[Source material]
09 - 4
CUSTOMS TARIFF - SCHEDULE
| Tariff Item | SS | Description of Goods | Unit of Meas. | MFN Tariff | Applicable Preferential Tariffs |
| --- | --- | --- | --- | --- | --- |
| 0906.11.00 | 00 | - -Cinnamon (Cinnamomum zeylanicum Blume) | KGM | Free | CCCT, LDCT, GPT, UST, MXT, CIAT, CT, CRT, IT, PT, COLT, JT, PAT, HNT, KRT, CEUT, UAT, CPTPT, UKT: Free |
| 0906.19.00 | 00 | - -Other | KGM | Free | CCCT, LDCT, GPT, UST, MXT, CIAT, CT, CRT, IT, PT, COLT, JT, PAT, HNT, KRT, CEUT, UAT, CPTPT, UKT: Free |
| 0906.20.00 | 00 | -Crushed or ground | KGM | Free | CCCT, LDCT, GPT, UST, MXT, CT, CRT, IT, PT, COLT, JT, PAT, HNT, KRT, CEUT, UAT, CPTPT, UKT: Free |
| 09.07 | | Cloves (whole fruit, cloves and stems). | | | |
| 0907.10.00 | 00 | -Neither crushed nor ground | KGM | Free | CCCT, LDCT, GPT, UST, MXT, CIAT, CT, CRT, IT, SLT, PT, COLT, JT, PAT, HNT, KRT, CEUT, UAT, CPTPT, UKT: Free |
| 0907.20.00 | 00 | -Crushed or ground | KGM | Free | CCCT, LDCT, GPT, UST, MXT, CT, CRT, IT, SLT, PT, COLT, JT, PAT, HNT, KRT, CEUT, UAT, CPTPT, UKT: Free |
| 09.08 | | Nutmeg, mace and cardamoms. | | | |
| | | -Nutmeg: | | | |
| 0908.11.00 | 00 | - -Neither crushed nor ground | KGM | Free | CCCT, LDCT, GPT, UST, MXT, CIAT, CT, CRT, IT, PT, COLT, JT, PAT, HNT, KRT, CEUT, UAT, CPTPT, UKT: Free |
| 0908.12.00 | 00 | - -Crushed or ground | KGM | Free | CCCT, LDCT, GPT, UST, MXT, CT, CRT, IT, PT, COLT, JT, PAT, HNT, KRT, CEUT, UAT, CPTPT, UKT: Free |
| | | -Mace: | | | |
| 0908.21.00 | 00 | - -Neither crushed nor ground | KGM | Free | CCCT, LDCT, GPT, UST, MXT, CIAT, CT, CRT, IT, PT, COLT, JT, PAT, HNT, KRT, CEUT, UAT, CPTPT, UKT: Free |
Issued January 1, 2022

---

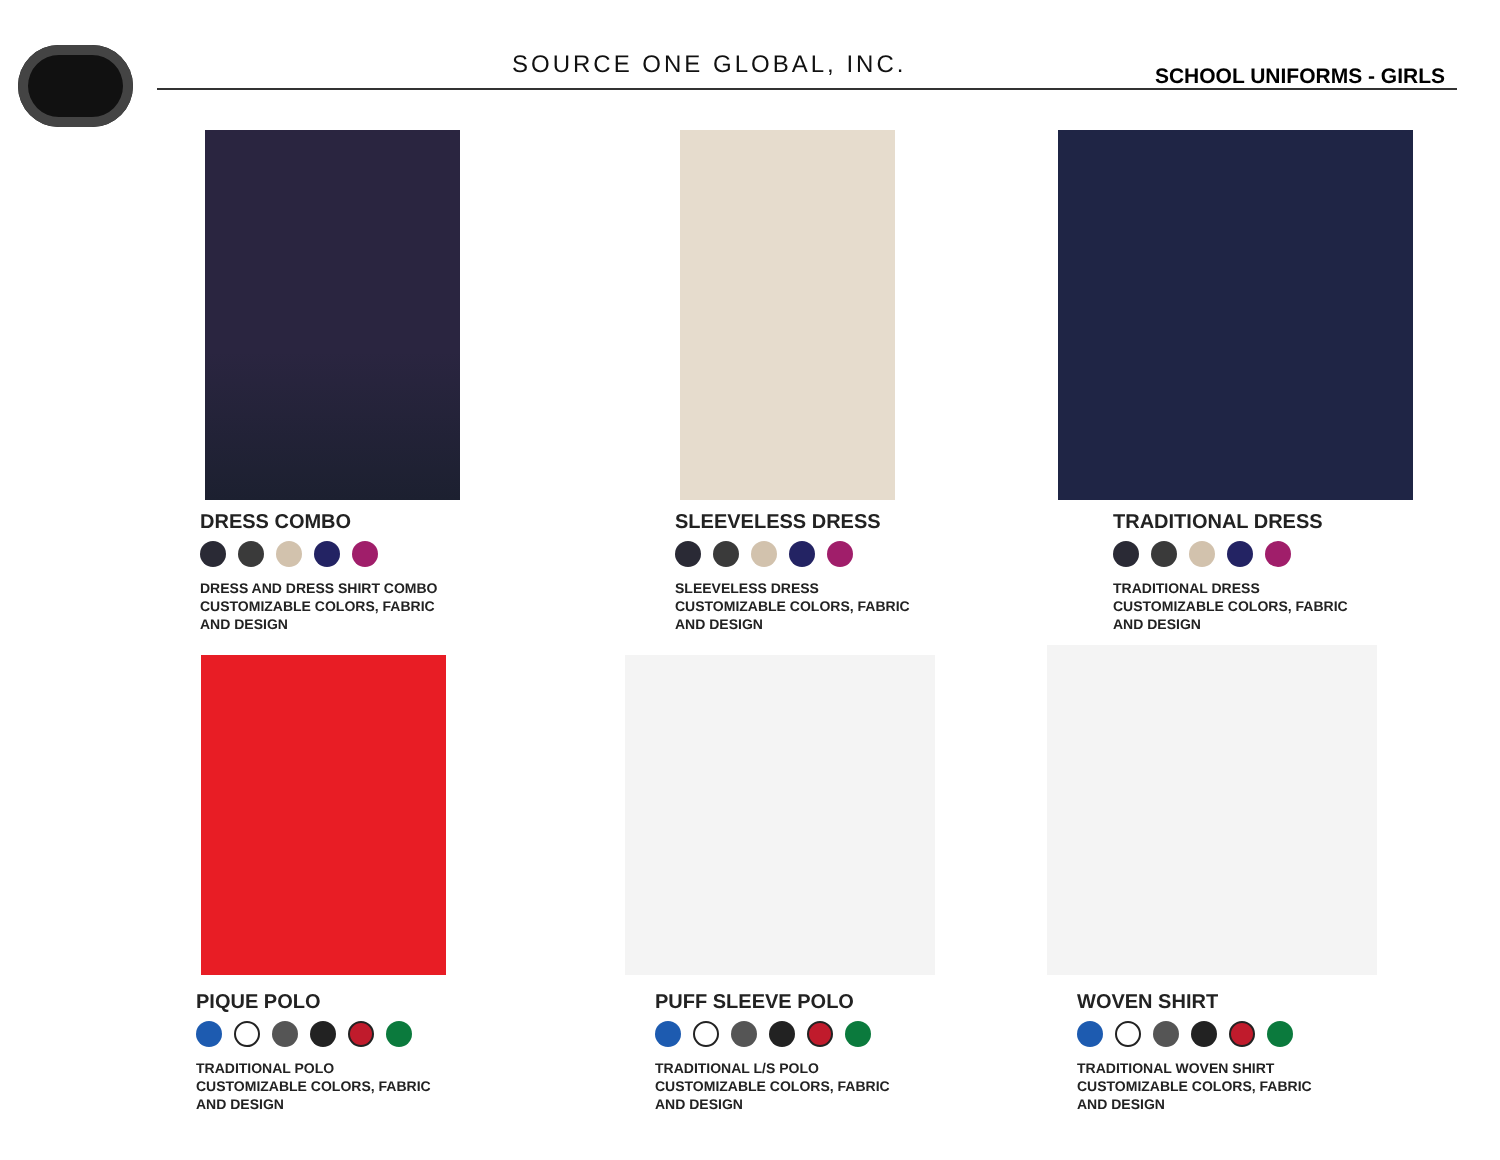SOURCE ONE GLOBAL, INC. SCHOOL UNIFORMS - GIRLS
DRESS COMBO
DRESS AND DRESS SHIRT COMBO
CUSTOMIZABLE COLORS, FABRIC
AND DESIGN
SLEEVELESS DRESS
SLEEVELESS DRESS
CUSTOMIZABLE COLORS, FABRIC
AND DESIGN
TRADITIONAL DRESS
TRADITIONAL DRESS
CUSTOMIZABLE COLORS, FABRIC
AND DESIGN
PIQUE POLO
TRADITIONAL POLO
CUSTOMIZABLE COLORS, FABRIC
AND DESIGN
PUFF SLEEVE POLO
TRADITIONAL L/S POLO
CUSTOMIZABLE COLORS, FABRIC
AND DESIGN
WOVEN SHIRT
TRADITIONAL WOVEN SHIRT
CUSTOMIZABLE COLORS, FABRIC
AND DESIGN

[Work to complete] From the records above, copy out the line with "stems). | | | |", the line with "Issued January 1, 2022", and every line between them, word for word.

[Exercise result]
| 09.07 | | Cloves (whole fruit, cloves and stems). | | | |
| 0907.10.00 | 00 | -Neither crushed nor ground | KGM | Free | CCCT, LDCT, GPT, UST, MXT, CIAT, CT, CRT, IT, SLT, PT, COLT, JT, PAT, HNT, KRT, CEUT, UAT, CPTPT, UKT: Free |
| 0907.20.00 | 00 | -Crushed or ground | KGM | Free | CCCT, LDCT, GPT, UST, MXT, CT, CRT, IT, SLT, PT, COLT, JT, PAT, HNT, KRT, CEUT, UAT, CPTPT, UKT: Free |
| 09.08 | | Nutmeg, mace and cardamoms. | | | |
| | | -Nutmeg: | | | |
| 0908.11.00 | 00 | - -Neither crushed nor ground | KGM | Free | CCCT, LDCT, GPT, UST, MXT, CIAT, CT, CRT, IT, PT, COLT, JT, PAT, HNT, KRT, CEUT, UAT, CPTPT, UKT: Free |
| 0908.12.00 | 00 | - -Crushed or ground | KGM | Free | CCCT, LDCT, GPT, UST, MXT, CT, CRT, IT, PT, COLT, JT, PAT, HNT, KRT, CEUT, UAT, CPTPT, UKT: Free |
| | | -Mace: | | | |
| 0908.21.00 | 00 | - -Neither crushed nor ground | KGM | Free | CCCT, LDCT, GPT, UST, MXT, CIAT, CT, CRT, IT, PT, COLT, JT, PAT, HNT, KRT, CEUT, UAT, CPTPT, UKT: Free |
Issued January 1, 2022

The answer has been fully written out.